Stored data entries:
────
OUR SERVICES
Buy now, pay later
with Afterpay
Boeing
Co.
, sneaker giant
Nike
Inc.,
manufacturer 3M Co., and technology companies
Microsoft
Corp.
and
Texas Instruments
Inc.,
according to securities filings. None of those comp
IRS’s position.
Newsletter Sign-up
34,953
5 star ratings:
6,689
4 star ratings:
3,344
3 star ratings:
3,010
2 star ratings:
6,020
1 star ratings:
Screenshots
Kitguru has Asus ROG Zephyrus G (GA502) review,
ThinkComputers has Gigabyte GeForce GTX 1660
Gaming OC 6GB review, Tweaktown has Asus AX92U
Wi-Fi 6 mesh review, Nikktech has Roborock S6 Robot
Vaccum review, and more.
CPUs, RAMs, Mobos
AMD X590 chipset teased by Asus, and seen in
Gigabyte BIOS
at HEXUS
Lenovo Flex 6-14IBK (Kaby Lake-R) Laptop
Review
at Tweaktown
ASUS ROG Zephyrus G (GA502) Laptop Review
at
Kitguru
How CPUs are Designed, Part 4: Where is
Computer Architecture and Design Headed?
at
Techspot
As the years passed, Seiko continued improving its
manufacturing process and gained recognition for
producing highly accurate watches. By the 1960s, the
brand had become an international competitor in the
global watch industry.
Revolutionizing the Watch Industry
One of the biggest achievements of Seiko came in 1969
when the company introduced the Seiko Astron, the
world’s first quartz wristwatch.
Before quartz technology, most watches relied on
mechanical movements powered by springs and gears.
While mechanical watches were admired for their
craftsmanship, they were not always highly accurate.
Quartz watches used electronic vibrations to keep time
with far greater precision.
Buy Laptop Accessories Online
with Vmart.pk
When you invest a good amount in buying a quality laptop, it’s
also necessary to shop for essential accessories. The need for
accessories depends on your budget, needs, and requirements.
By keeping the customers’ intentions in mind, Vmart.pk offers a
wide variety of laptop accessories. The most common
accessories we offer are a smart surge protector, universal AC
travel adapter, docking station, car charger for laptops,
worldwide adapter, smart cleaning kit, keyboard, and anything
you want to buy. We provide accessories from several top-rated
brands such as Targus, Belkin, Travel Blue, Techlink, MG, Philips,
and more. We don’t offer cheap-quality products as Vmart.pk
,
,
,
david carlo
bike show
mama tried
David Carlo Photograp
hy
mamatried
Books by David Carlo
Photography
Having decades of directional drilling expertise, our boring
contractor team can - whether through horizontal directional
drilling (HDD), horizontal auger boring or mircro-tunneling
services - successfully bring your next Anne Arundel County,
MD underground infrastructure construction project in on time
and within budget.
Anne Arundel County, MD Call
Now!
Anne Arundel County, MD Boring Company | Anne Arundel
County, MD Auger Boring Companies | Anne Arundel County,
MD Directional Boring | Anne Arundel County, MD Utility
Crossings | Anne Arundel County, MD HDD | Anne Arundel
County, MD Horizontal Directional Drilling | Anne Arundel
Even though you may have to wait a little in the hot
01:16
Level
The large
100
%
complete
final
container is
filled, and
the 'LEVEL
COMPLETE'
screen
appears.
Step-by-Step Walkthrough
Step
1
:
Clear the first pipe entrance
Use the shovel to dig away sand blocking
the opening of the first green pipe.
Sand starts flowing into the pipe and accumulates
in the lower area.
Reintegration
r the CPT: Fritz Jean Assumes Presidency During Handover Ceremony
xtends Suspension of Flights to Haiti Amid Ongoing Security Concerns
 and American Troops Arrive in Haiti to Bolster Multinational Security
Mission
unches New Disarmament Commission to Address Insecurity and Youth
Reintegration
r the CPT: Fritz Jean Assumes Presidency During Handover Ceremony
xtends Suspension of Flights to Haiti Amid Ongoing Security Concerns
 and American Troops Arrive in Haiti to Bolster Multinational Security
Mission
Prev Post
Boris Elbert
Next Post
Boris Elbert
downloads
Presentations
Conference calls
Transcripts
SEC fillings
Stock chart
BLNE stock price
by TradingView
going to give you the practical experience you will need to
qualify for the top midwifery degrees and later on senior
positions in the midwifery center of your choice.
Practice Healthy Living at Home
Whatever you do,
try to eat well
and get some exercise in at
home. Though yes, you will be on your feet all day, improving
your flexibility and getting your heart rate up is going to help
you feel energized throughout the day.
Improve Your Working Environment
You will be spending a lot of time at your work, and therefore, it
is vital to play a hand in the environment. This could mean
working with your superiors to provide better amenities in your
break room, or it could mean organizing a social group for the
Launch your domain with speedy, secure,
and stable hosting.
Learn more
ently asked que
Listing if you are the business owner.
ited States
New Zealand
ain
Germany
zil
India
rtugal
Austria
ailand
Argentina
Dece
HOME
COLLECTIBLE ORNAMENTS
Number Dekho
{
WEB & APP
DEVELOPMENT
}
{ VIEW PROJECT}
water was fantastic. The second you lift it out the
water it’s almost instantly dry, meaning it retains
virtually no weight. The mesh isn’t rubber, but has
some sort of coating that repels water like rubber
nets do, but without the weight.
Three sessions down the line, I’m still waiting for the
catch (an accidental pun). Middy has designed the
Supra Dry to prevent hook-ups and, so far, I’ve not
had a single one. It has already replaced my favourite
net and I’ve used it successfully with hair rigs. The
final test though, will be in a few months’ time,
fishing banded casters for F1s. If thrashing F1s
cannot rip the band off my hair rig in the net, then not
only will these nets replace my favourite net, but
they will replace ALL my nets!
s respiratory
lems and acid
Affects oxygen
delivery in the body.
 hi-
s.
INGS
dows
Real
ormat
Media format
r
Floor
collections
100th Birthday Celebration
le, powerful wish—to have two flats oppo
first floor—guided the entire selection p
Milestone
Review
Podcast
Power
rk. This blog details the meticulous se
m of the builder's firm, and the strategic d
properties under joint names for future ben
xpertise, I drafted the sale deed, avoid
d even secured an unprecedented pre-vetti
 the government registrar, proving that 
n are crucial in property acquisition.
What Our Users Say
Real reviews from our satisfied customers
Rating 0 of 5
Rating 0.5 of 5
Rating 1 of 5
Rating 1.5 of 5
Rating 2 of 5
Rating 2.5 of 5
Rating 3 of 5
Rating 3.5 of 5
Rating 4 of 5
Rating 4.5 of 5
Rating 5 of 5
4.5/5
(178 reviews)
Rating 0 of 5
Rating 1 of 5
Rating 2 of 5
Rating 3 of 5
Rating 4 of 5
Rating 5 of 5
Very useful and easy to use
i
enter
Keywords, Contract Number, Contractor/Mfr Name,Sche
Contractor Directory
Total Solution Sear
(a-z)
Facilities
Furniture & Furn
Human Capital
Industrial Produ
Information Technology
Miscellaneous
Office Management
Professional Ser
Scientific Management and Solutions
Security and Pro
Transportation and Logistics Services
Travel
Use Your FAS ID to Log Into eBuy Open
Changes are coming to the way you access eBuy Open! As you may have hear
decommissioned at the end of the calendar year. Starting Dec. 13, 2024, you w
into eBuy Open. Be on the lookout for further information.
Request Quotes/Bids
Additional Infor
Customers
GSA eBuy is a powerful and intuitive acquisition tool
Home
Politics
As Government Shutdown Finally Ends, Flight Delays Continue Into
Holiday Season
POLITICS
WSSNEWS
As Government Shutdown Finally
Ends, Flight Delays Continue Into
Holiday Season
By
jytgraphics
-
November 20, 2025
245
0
────
TASK TO COMPLETE:
Each line of the records must be reproduced exactly.

TASK OUTPUT:
OUR SERVICES
Buy now, pay later
with Afterpay
Boeing
Co.
, sneaker giant
Nike
Inc.,
manufacturer 3M Co., and technology companies
Microsoft
Corp.
and
Texas Instruments
Inc.,
according to securities filings. None of those comp
IRS’s position.
Newsletter Sign-up
34,953
5 star ratings:
6,689
4 star ratings:
3,344
3 star ratings:
3,010
2 star ratings:
6,020
1 star ratings:
Screenshots
Kitguru has Asus ROG Zephyrus G (GA502) review,
ThinkComputers has Gigabyte GeForce GTX 1660
Gaming OC 6GB review, Tweaktown has Asus AX92U
Wi-Fi 6 mesh review, Nikktech has Roborock S6 Robot
Vaccum review, and more.
CPUs, RAMs, Mobos
AMD X590 chipset teased by Asus, and seen in
Gigabyte BIOS
at HEXUS
Lenovo Flex 6-14IBK (Kaby Lake-R) Laptop
Review
at Tweaktown
ASUS ROG Zephyrus G (GA502) Laptop Review
at
Kitguru
How CPUs are Designed, Part 4: Where is
Computer Architecture and Design Headed?
at
Techspot
As the years passed, Seiko continued improving its
manufacturing process and gained recognition for
producing highly accurate watches. By the 1960s, the
brand had become an international competitor in the
global watch industry.
Revolutionizing the Watch Industry
One of the biggest achievements of Seiko came in 1969
when the company introduced the Seiko Astron, the
world’s first quartz wristwatch.
Before quartz technology, most watches relied on
mechanical movements powered by springs and gears.
While mechanical watches were admired for their
craftsmanship, they were not always highly accurate.
Quartz watches used electronic vibrations to keep time
with far greater precision.
Buy Laptop Accessories Online
with Vmart.pk
When you invest a good amount in buying a quality laptop, it’s
also necessary to shop for essential accessories. The need for
accessories depends on your budget, needs, and requirements.
By keeping the customers’ intentions in mind, Vmart.pk offers a
wide variety of laptop accessories. The most common
accessories we offer are a smart surge protector, universal AC
travel adapter, docking station, car charger for laptops,
worldwide adapter, smart cleaning kit, keyboard, and anything
you want to buy. We provide accessories from several top-rated
brands such as Targus, Belkin, Travel Blue, Techlink, MG, Philips,
and more. We don’t offer cheap-quality products as Vmart.pk
,
,
,
david carlo
bike show
mama tried
David Carlo Photograp
hy
mamatried
Books by David Carlo
Photography
Having decades of directional drilling expertise, our boring
contractor team can - whether through horizontal directional
drilling (HDD), horizontal auger boring or mircro-tunneling
services - successfully bring your next Anne Arundel County,
MD underground infrastructure construction project in on time
and within budget.
Anne Arundel County, MD Call
Now!
Anne Arundel County, MD Boring Company | Anne Arundel
County, MD Auger Boring Companies | Anne Arundel County,
MD Directional Boring | Anne Arundel County, MD Utility
Crossings | Anne Arundel County, MD HDD | Anne Arundel
County, MD Horizontal Directional Drilling | Anne Arundel
Even though you may have to wait a little in the hot
01:16
Level
The large
100
%
complete
final
container is
filled, and
the 'LEVEL
COMPLETE'
screen
appears.
Step-by-Step Walkthrough
Step
1
:
Clear the first pipe entrance
Use the shovel to dig away sand blocking
the opening of the first green pipe.
Sand starts flowing into the pipe and accumulates
in the lower area.
Reintegration
r the CPT: Fritz Jean Assumes Presidency During Handover Ceremony
xtends Suspension of Flights to Haiti Amid Ongoing Security Concerns
 and American Troops Arrive in Haiti to Bolster Multinational Security
Mission
unches New Disarmament Commission to Address Insecurity and Youth
Reintegration
r the CPT: Fritz Jean Assumes Presidency During Handover Ceremony
xtends Suspension of Flights to Haiti Amid Ongoing Security Concerns
 and American Troops Arrive in Haiti to Bolster Multinational Security
Mission
Prev Post
Boris Elbert
Next Post
Boris Elbert
downloads
Presentations
Conference calls
Transcripts
SEC fillings
Stock chart
BLNE stock price
by TradingView
going to give you the practical experience you will need to
qualify for the top midwifery degrees and later on senior
positions in the midwifery center of your choice.
Practice Healthy Living at Home
Whatever you do,
try to eat well
and get some exercise in at
home. Though yes, you will be on your feet all day, improving
your flexibility and getting your heart rate up is going to help
you feel energized throughout the day.
Improve Your Working Environment
You will be spending a lot of time at your work, and therefore, it
is vital to play a hand in the environment. This could mean
working with your superiors to provide better amenities in your
break room, or it could mean organizing a social group for the
Launch your domain with speedy, secure,
and stable hosting.
Learn more
ently asked que
Listing if you are the business owner.
ited States
New Zealand
ain
Germany
zil
India
rtugal
Austria
ailand
Argentina
Dece
HOME
COLLECTIBLE ORNAMENTS
Number Dekho
{
WEB & APP
DEVELOPMENT
}
{ VIEW PROJECT}
water was fantastic. The second you lift it out the
water it’s almost instantly dry, meaning it retains
virtually no weight. The mesh isn’t rubber, but has
some sort of coating that repels water like rubber
nets do, but without the weight.
Three sessions down the line, I’m still waiting for the
catch (an accidental pun). Middy has designed the
Supra Dry to prevent hook-ups and, so far, I’ve not
had a single one. It has already replaced my favourite
net and I’ve used it successfully with hair rigs. The
final test though, will be in a few months’ time,
fishing banded casters for F1s. If thrashing F1s
cannot rip the band off my hair rig in the net, then not
only will these nets replace my favourite net, but
they will replace ALL my nets!
s respiratory
lems and acid
Affects oxygen
delivery in the body.
 hi-
s.
INGS
dows
Real
ormat
Media format
r
Floor
collections
100th Birthday Celebration
le, powerful wish—to have two flats oppo
first floor—guided the entire selection p
Milestone
Review
Podcast
Power
rk. This blog details the meticulous se
m of the builder's firm, and the strategic d
properties under joint names for future ben
xpertise, I drafted the sale deed, avoid
d even secured an unprecedented pre-vetti
 the government registrar, proving that 
n are crucial in property acquisition.
What Our Users Say
Real reviews from our satisfied customers
Rating 0 of 5
Rating 0.5 of 5
Rating 1 of 5
Rating 1.5 of 5
Rating 2 of 5
Rating 2.5 of 5
Rating 3 of 5
Rating 3.5 of 5
Rating 4 of 5
Rating 4.5 of 5
Rating 5 of 5
4.5/5
(178 reviews)
Rating 0 of 5
Rating 1 of 5
Rating 2 of 5
Rating 3 of 5
Rating 4 of 5
Rating 5 of 5
Very useful and easy to use
i
enter
Keywords, Contract Number, Contractor/Mfr Name,Sche
Contractor Directory
Total Solution Sear
(a-z)
Facilities
Furniture & Furn
Human Capital
Industrial Produ
Information Technology
Miscellaneous
Office Management
Professional Ser
Scientific Management and Solutions
Security and Pro
Transportation and Logistics Services
Travel
Use Your FAS ID to Log Into eBuy Open
Changes are coming to the way you access eBuy Open! As you may have hear
decommissioned at the end of the calendar year. Starting Dec. 13, 2024, you w
into eBuy Open. Be on the lookout for further information.
Request Quotes/Bids
Additional Infor
Customers
GSA eBuy is a powerful and intuitive acquisition tool
Home
Politics
As Government Shutdown Finally Ends, Flight Delays Continue Into
Holiday Season
POLITICS
WSSNEWS
As Government Shutdown Finally
Ends, Flight Delays Continue Into
Holiday Season
By
jytgraphics
-
November 20, 2025
245
0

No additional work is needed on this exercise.